Dann wird eine Frau von der Straße interviewt und sagt: "Es ist etwas berechtigt dran, aber ich mag nicht diese Panikmache, ja? Es stimmt schon, da ist, weiß man, was hier passiert, ne?"

Und der Sprecher weiter: "Jod gegen die Strahlung, wenn sie dann kommt. Wir erinnern uns, 1986 war sogar auch unser Obst und Gemüse betroffen. Reagieren wir einfach nur panisch, oder können die billigen Tabletten das Schlimmste verhindern?"

Und später weiter: "Auch in der Berliner Gesundheitsverwaltung warnt man vor Panikmache. Japan sei weit weg und Deutschland gut gerüstet."

Dann sagt eine 'Referatsleiterin für Atomaufsicht': "Die Bundesrepublik ist mit einem sehr dichten Messnetz für Radioaktivität überzogen. Wir würden es selber sehr früh an diesen Messgeräten feststellen können."

Und der Sprecher weiter: "Und dennoch noch einmal die Frage für alle Hypochonder: Kann Jod im Falle eines Falles helfen? Immerhin: Ein Super-GAU sei auch fast unmöglich."

Und die Antwort der Referatsleiterin: "Ich glaube, das ist nicht die richtige Frage, ob Jod Sinn macht, sondern ob wir durch die Lage in Japan in eine Situation kommen können, dass hier Maßnahmen notwendig werden, die das Einnehmen von Jodtabletten notwendig machen. Und die Antwort auf diese Frage ist ein klares Nein."

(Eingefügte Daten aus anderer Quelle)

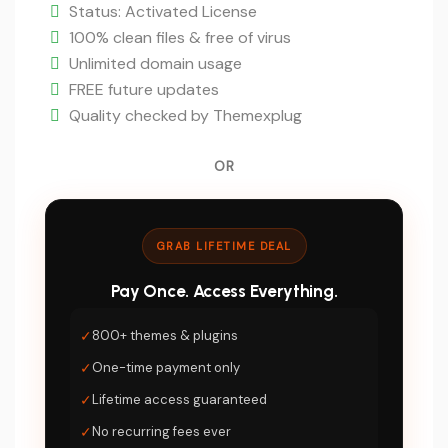
is:
Status: Activated License
$5.
100% clean files & free of virus
Unlimited domain usage
FREE future updates
Quality checked by Themexplug
OR
GRAB LIFETIME DEAL
Pay Once. Access Everything.
✓
800+ themes & plugins
✓
One-time payment only
✓
Lifetime access guaranteed
✓
No recurring fees ever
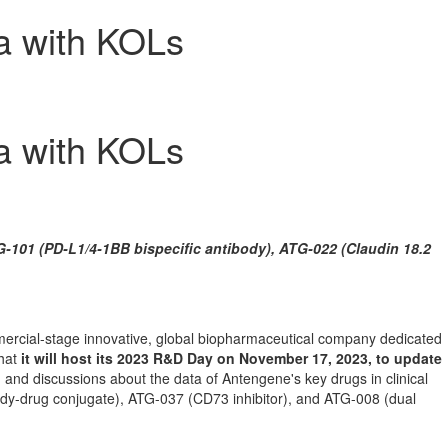
a with KOLs
a with KOLs
-101 (PD-L1/4-1BB bispecific antibody), ATG-022 (Claudin 18.2
rcial-stage innovative, global biopharmaceutical company dedicated
that
it will host its 2023 R&D Day on
November 17, 2023
, to update
 and discussions about the data of Antengene's key drugs in clinical
dy-drug conjugate), ATG-037 (CD73 inhibitor), and ATG-008 (dual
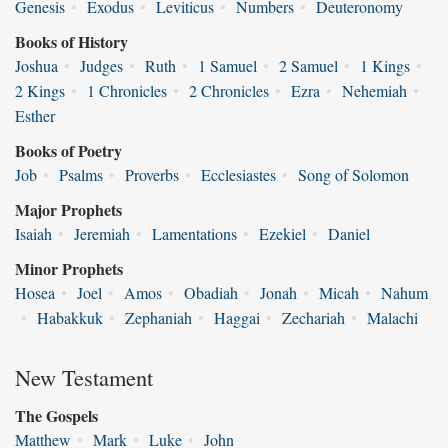
Genesis
•
Exodus
•
Leviticus
•
Numbers
•
Deuteronomy
Books of History
Joshua
•
Judges
•
Ruth
•
1 Samuel
•
2 Samuel
•
1 Kings
•
2 Kings
•
1 Chronicles
•
2 Chronicles
•
Ezra
•
Nehemiah
•
Esther
Books of Poetry
Job
•
Psalms
•
Proverbs
•
Ecclesiastes
•
Song of Solomon
Major Prophets
Isaiah
•
Jeremiah
•
Lamentations
•
Ezekiel
•
Daniel
Minor Prophets
Hosea
•
Joel
•
Amos
•
Obadiah
•
Jonah
•
Micah
•
Nahum
•
Habakkuk
•
Zephaniah
•
Haggai
•
Zechariah
•
Malachi
New Testament
The Gospels
Matthew
•
Mark
•
Luke
•
John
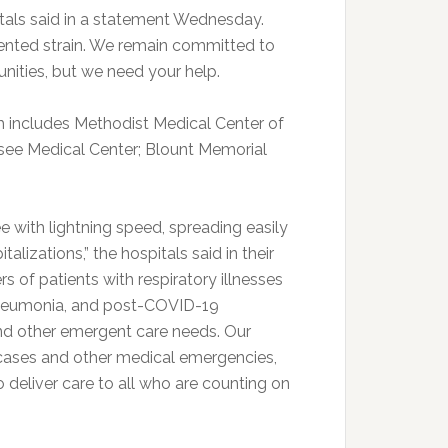
itals said in a statement Wednesday.
ented strain. We remain committed to
nities, but we need your help.
 includes Methodist Medical Center of
see Medical Center; Blount Memorial
 with lightning speed, spreading easily
alizations,” the hospitals said in their
s of patients with respiratory illnesses
, pneumonia, and post-COVID-19
 and other emergent care needs. Our
cases and other medical emergencies,
 deliver care to all who are counting on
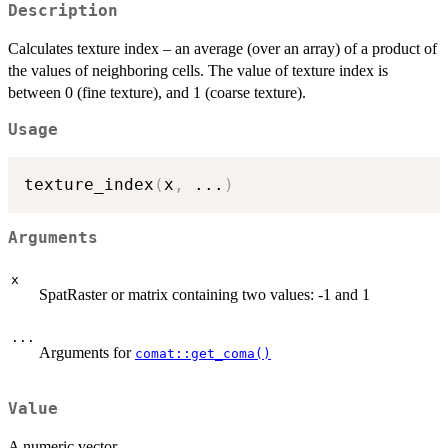
Description
Calculates texture index – an average (over an array) of a product of
the values of neighboring cells. The value of texture index is
between 0 (fine texture), and 1 (coarse texture).
Usage
texture_index
(
x
,
...
)
Arguments
x
SpatRaster or matrix containing two values: -1 and 1
...
Arguments for
comat::get_coma()
Value
A numeric vector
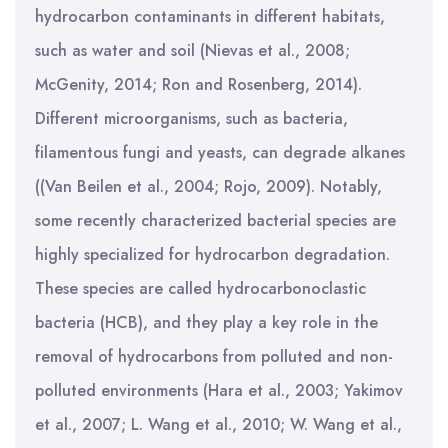
hydrocarbon contaminants in different habitats,
such as water and soil (Nievas et al., 2008;
McGenity, 2014; Ron and Rosenberg, 2014).
Different microorganisms, such as bacteria,
filamentous fungi and yeasts, can degrade alkanes
((Van Beilen et al., 2004; Rojo, 2009). Notably,
some recently characterized bacterial species are
highly specialized for hydrocarbon degradation.
These species are called hydrocarbonoclastic
bacteria (HCB), and they play a key role in the
removal of hydrocarbons from polluted and non-
polluted environments (Hara et al., 2003; Yakimov
et al., 2007; L. Wang et al., 2010; W. Wang et al.,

Millionen Menschen sehen diese Filme. Fast alle Nachrichtensendungen bestehen nur noch aus solchen Zulieferungen -- produziert von einem kleinen Kreis von Firmen aus dem engen Geflecht von Politik, Wirtschaft und Medien. Das Video in diesem Beispiel ist ein perfektes Lehrstück, wie diese Meinungsmache funktioniert.

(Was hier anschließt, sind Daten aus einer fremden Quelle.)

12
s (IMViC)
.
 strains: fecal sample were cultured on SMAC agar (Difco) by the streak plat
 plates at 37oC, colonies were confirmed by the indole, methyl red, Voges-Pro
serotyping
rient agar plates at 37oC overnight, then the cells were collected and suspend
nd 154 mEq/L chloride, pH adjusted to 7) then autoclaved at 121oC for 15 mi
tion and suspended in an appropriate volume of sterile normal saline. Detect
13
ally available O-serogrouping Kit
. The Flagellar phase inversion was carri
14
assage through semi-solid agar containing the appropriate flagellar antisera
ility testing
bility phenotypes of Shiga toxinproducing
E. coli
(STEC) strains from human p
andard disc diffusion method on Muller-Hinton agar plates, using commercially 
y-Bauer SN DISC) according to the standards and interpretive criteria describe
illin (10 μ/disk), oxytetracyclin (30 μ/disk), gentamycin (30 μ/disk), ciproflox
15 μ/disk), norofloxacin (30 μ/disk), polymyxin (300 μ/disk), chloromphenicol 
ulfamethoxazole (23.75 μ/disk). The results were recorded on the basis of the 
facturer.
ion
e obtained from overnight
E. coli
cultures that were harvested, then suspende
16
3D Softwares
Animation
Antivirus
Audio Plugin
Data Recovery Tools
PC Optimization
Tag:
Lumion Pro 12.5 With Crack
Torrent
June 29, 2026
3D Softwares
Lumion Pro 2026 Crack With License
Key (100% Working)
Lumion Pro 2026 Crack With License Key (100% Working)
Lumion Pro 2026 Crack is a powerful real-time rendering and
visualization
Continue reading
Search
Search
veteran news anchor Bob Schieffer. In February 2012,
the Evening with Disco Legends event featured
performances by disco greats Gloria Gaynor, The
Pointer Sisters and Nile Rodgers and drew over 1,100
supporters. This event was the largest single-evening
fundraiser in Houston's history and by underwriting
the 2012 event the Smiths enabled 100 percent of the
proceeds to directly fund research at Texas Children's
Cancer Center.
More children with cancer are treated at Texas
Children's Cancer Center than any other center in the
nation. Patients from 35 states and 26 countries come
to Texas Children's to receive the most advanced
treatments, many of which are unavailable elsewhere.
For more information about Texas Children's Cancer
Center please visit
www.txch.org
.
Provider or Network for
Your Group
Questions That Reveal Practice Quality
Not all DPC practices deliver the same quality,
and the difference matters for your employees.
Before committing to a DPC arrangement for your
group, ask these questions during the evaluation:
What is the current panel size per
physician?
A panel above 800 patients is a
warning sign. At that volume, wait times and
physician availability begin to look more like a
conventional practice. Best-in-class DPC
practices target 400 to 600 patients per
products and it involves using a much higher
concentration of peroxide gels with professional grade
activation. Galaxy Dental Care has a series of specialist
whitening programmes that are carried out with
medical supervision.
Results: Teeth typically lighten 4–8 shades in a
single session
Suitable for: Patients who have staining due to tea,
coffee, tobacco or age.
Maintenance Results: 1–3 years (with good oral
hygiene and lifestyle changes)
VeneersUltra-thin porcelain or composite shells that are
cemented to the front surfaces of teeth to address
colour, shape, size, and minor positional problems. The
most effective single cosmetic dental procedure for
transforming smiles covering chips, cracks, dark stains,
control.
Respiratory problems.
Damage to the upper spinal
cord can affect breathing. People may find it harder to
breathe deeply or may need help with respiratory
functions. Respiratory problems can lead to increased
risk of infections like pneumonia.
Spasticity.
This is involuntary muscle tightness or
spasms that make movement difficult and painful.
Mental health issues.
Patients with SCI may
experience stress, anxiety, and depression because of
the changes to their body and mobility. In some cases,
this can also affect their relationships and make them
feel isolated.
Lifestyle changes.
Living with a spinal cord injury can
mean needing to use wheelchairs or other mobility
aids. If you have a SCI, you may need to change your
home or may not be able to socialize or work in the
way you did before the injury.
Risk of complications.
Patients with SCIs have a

Dass wir verarschten Bürger heute auch selber publizieren können, ist ein schwacher Trost. Noch vier Stunden vorher -- vor Beginn meiner kurzen Nacht -- habe ich das getan, nämlich hier. Vielleicht werden es eine Handvoll Menschen lesen. Und vielleicht auch nicht. Es geht unter. Oder klickst Du etwa auf den Link?